The ASU Skysong Education Innovation Summit has become the can’t-miss education innovation event of the year in just the three years since it was founded—and this year came as close to living up to the hype as anything could (full disclosure: I am a member of the advisory board).
Held at Arizona State University’s Skysong campus from April 16 to April 18, roughly 800 people—from educators to entrepreneurs to investors, thought leaders, and policymakers—crowded this year’s education’s “Davos in the Desert” conference.
As usual, there was a great mix of thoughtful panels and keynotes about how to use innovation to drive educational improvements for all students—not just in the U.S. but in the world—as well as a number of education companies showcasing their wares for investors (with disruptive start-up PresenceLearning winning this year’s pitch contest).
But this year’s conference also occurred in a different context. The climate in the “edtech” world has heated up dramatically and become even frothier than it was a year ago at this time.
Coursera has been only the latest in a string of education start-ups to announce their debuts with significant investment and investors behind them. In Coursera’s case, it brought heavy-hitting VC Kleiner Perkins Caufield & Byers to the party.
In an industry long noted for its lack of innovation and investment, things are changing fast.
The Minerva Project, for example, caught several people’s eyes recently when it announced its presence to the world to the tune of the largest seed investment Benchmark Capital has ever made in a company—a cool $25 million. Billing itself as the first elite American university to be launched in a century, Minerva enters the market as an online university aiming to overhaul students’ experience in some serious ways—from an actual emphasis on learning and student creation to what promises to be a low price point (likely well under $20,000 annual tuition) for everyone.
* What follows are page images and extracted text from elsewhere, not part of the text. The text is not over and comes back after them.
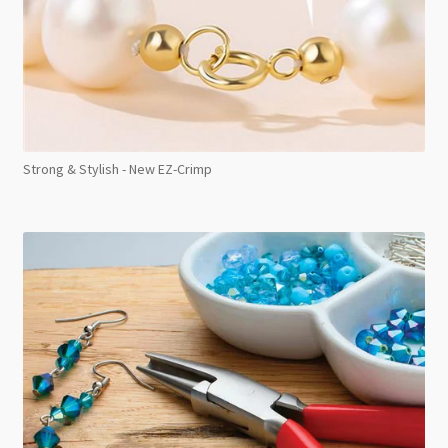
Strong & Stylish - New EZ-Crimp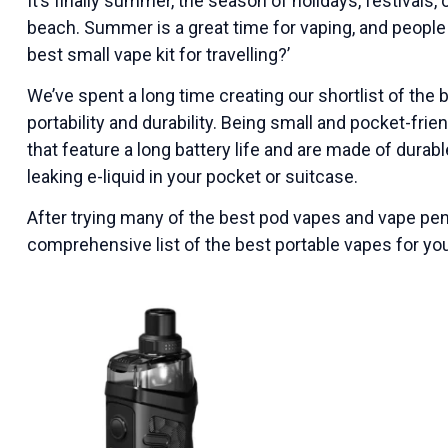
It’s finally summer, the season of holidays, festivals
beach. Summer is a great time for vaping, and people
best small vape kit for travelling?’
We’ve spent a long time creating our shortlist of the 
portability and durability. Being small and pocket-fri
that feature a long battery life and are made of durab
leaking e-liquid in your pocket or suitcase.
After trying many of the best pod vapes and vape pen 
comprehensive list of the best portable vapes for yo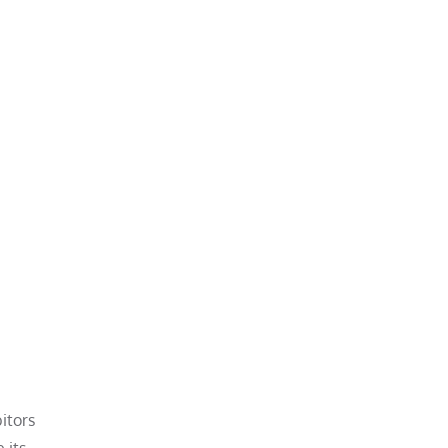
itors
 its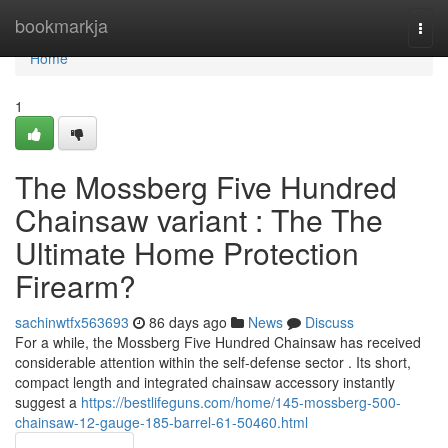
Home
bookmarkja
Togg
navi
Home
1
The Mossberg Five Hundred
Chainsaw variant : The The
Ultimate Home Protection
Firearm?
sachinwtfx563693
86 days ago
News
Discuss
For a while, the Mossberg Five Hundred Chainsaw has received
considerable attention within the self-defense sector . Its short,
compact length and integrated chainsaw accessory instantly
suggest a
https://bestlifeguns.com/home/145-mossberg-500-
chainsaw-12-gauge-185-barrel-61-50460.html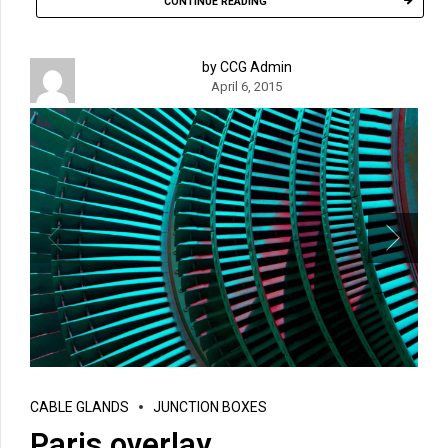
CONTINUE READING
by CCG Admin
April 6, 2015
CABLE GLANDS
JUNCTION BOXES
Paris overlay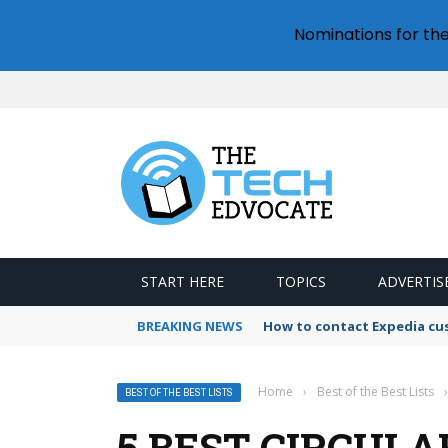
Nominations for th
START HERE
TOPICS
ADVERTIS
BREAKING NEWS
How to contact Expedia cu
Home
›
Best of the Best Lists
›
BEST OF THE BEST LISTS
5 BEST CIRCULA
Although up-start innovations aimed at the high end of a market and designed to leapfrog the competition tend not to be successful, CEO and founder Ben Nelson—former CEO of Snapfish—appears to have an interesting insight into this market, which is that elite universities are really a different beast from the rest of the higher education industry. And in that particular segment, there is a lot of nonconsumption, as there is plenty of demand for elite higher education but a very limited supply (in that way, his insight isn’t all that different from Chris Whittle’s vision for Avenues: The World School, in the K-12 private school world). It’s a bold bet worth watching.
Turning more eyes at this year’s Education Innovation Summit were the number of announcements that companies made during the week, which turned it into an International CES-like atmosphere in some respects. Sophia, an online social learning company, turned some heads when it announced that its original incubator, Capella University, had acquired it—and then alluded to bigger plans to come as it seeks to address spiraling college costs. With UniversityNow’s recent exciting launch of the low-cost, competency-based New Charter University, making college fundamentally affordable to students and society looks like it might not be a pipe dream for much longer.
According to Freedman, despite online learning’s continued growth and studies from the Department of Education that show online learning can be as good as if not often better than traditional face-to-face learning experiences, the results on the ground in online higher education show that all-too-often online learning still fails to engage students.
As Altius looked at the problem, Freedman said the team saw that there were three critical parts of the learning system: what you teach, how you teach it, and the learning environment. But these three pieces were all fragmented—or modular in our language—and, given the immaturity of the online learning industry, still not good enough to do the jobs for which it was being hired. As a result, Altius is now adopting The Innovator’s Solution playbook to integrate all three to control for the different interdependencies between them and create an experience that is good enough.
First, Altius Education has been using cognitive science grounded in decades of research—from Carol Dweck’s work on growth mindset to cognitive load theory—to redesign all of its courses over the last few years.
What Helix will now do is take the learning environment to the next level, according to Freedman. It will make online learning social for the student and the teacher. It will simplify teachers’ administrative tasks and allow them to focus on teaching. It will create a competency-based, adaptive learning environment—good buzz words, but that’s not all.
Helix will engage students through storytelling, as Freedman asserted that the human brain is wired to understand stories. The stories will be based on personal interest and will adapt based on a student’s competencies and goals. Helix will also allow students to set goals around when they want to complete things and why (not everyone has to shoot for a “4.0” for example), and then Altius Education will set the schedule with firm deadlines based on the students’ individual needs (as a side note, in my opinion this is big; if I had been able to have a schedule based upon my needs and my personal objectives but also still have deadlines, I probably would not have become a Udacity dropout after my third week in its seven-week CS101 course—but that’s a story for a different blog). Everything a student learns will be geared in a larger context around why he or she is learning it with different content formats based on what instructional designers think is the best way to learn.
There is more, but the last thing worth highlighting here is that the system will not only return information around academic competencies, but also around communication, critical thinking, quantitative reasoning, and information literacy. The idea is to returns some control to universities to allow them to think about these horizontal competencies that they are supposed to do.
The first Helix courses will launch in August 2012, so it’s certainly in the early innings to see what the reality will be, but the sneak peak gave good reasons for some cautious optimism.
As the overall ASU conference showed, that’s not a bad way to think about the overall state of education innovation either.